Das Erden des Netzteils gehört zu den Schutzmassnahmen und somit PE. So handhabe ich es zumindest.


----------



## Oll_Bell (17 Mai 2021)

Blockmove schrieb:


> Das Erden des Netzteils gehört zu den Schutzmassnahmen und somit PE. So handhabe ich es zumindest.



in 

https://www.profibus.com/index.php?...oken=d8d7970e6eacfeeaec3d9273881d9bbff5e94ab2


erstmal Linien 1114-1116
"n. Allerdings
1115 wird der Minuspol des Netzgerätes einmal gezielt mit der *Erde *oder dem *CBN *in der
1116 Nähe des Netzgerätes verbunden."

aber weiter schon andere Variante

Linien 1206-1208

"1206 Sollte sich bei 24-V-Versorgungsstromkreisen für einen PELV-Stromkreis entschieden
1207 werden, so sollte dieser nur einmalig in unmittelbarer Nähe des Netzgerätes mit dem
1208 *Funktionspotentialausgleich*/CBN über einer Trennklemme verbunden sein"

CBN ist
Linien 413-417
"
413 Eine strikte Trennung von Funktions- und Schutzpotentialausgleich lässt sich in der
414 Praxis nicht wirklich realisieren, da häufig ungewollte Verbindungen zwischen Funk
415 tions- und Schutzpotentialausgleich auftreten. Zudem entstehen durch die getrennte
416 Ausführung hohe Kosten. Deshalb wird ein gemeinsamer Potentialausgleich empfohlen.
417 Dieses Potentialausgleichssystem wird Common Bonding Network (CBN) genannt

"
keine Ahnung wie das interpretieren

ps
"*Funktionspotentialausgleich/CBN"
*ich meine slash ist gleich
und Funktionspotentialausgleich ist nicht die Funktionerdung


----------



## Blockmove (18 Mai 2021)

Tja das Thema wird mittlerweile zur Wissenschaft gemacht.
Um was geht es eigentlich?
Schirmströme
Ableitströme
Ausgleichströme
Ableitung von statischen Ladungen

Da heute in nahezu jeder Anlage FU, div. Bussysteme und Netzwerke, Maschinenbauelemente aus Kunststoff, … verbaut sind, greift das klassische Konzept mit Schutzleiter nicht mehr.
Anstatt über den 1,0qmm PE der Steuerleitung, fließt der Strom halt über den Schirm von Netzwerkkabeln oder I-Gebern.
Und dummerweise gibt es da Ströme die höher sind, als in die Grenzwerte in den Normen. Also gibt es jetzt PE, FE und Potentialausgleich. Da die Werte (Strom, Spannung, Frequenz, Wellenform) nicht vorhersehbar oder kalkulierbar sind, nimmt das Chaos seinen Lauf. Die Drahtfarbe ist dabei das kleinste Problem.


----------



## Oll_Bell (18 Mai 2021)

>Um was geht es eigentlich?

gib es das Beispiel wie im Schaltschrank FE mit PE verbinden?

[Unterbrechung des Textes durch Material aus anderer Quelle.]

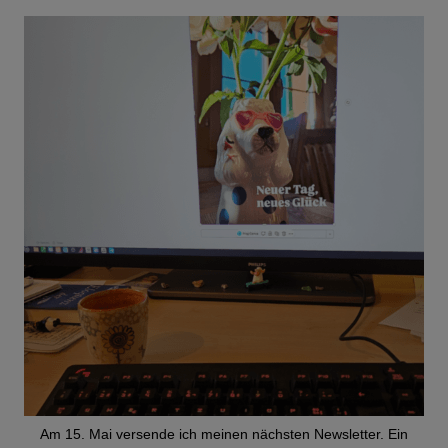
Am 15. Mai versende ich meinen nächsten Newsletter. Ein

interessiere mich ob der Minuspol der Netzteil mit FE verbinden soll?




> Da heute in nahezu jeder Anlage FU, div. Bussysteme und Netzwerke, Maschinenbauelemente aus Kunststoff, … verbaut sind, greift das klassische Konzept mit Schutzleiter nicht mehr.
> Anstatt über den 1,0qmm PE der Steuerleitung, fließt der Strom halt über den Schirm von Netzwerkkabeln oder I-Gebern.
> Und dummerweise gibt es da Ströme die höher sind, als in die Grenzwerte in den Normen. Also gibt es jetzt PE, FE und Potentialausgleich. Da die Werte (Strom, Spannung, Frequenz, Wellenform) nicht vorhersehbar oder kalkulierbar sind, nimmt das Chaos seinen Lauf. .

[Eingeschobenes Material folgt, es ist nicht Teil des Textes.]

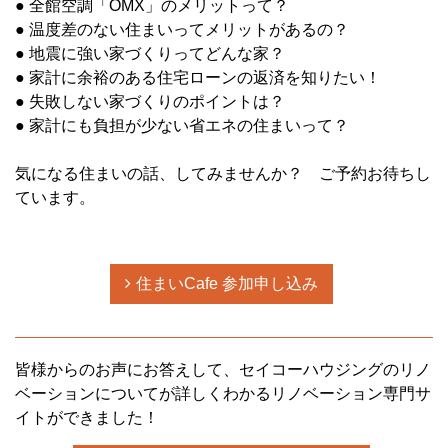
● 全館空調「OMX」のメリットって？
● 温度差のない住まいってメリットがあるの？
● 地震に強い家づくりってどんな家？
● 家計に余裕のある住宅ローンの返済を知りたい！
● 失敗しない家づくりのポイントは？
● 家計にも負担が少ない省エネの住まいって？
気になる住まいの話、してみませんか？ ご予約お待ちし
ています。
住まいCafe 参加申し込み
皆様からのお声にお答えして、セイコーハウジングのリノ
ベーションについてが詳しくわかるリノベーション専門サ
イトができました！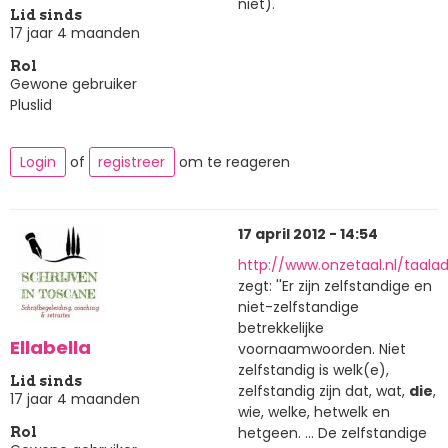
niet).
Lid sinds
17 jaar 4 maanden
Rol
Gewone gebruiker
Pluslid
Login
of
registreer
om te reageren
17 april 2012 - 14:54
http://www.onzetaal.nl/taala
zegt: ''Er zijn zelfstandige en
niet-zelfstandige
betrekkelijke
Ellabella
voornaamwoorden. Niet
zelfstandig is welk(e),
Lid sinds
zelfstandig zijn dat, wat,
die
,
17 jaar 4 maanden
wie, welke, hetwelk en
hetgeen. ... De zelfstandige
Rol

ich kenne Theorie, aber habe keine praktische Erfahrung.



> Die Drahtfarbe ist dabei das kleinste Problem


Ja, natürlich ))


----------



## Blockmove (18 Mai 2021)

Oll_Bell schrieb:


> gib es das Beispiel wie im Schaltschrank FE mit PE verbinden?[/COLOR]

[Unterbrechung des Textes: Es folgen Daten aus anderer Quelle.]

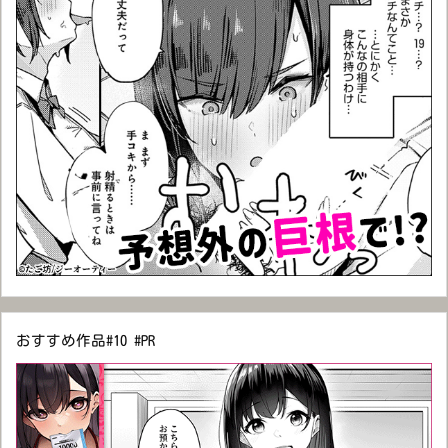
おすすめ作品#10 #PR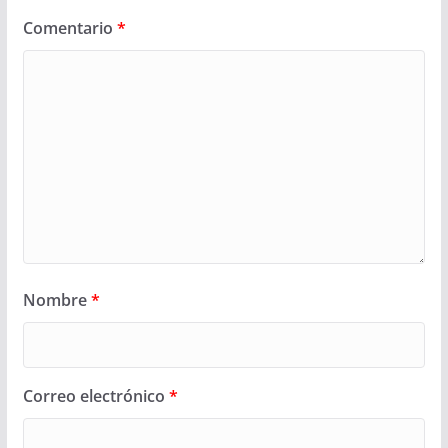
Comentario
*
Nombre
*
Correo electrónico
*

Eigentlich lautet doch die Frage fast anders rum:
Wie trennst du im Schaltschrank PE - FE - Potentialausgleich?
Ich würd mal sagen, dass 99,9% aller Geräte eine Verbindung zwischen PE und FE haben.
Im Schaltschrank gibt's bei uns letzlich nur PE.
An der Anlage draussen gibt's dann eigene Schienen für Potentialausgleich und Schirme.
Anschluß und Verbindung zum Schaltschrank und zum Hallen-Potentialausgleich feinstdrähtig 16 oder 35mm².
Drahtfarbe GeGn oder Transparent.


----------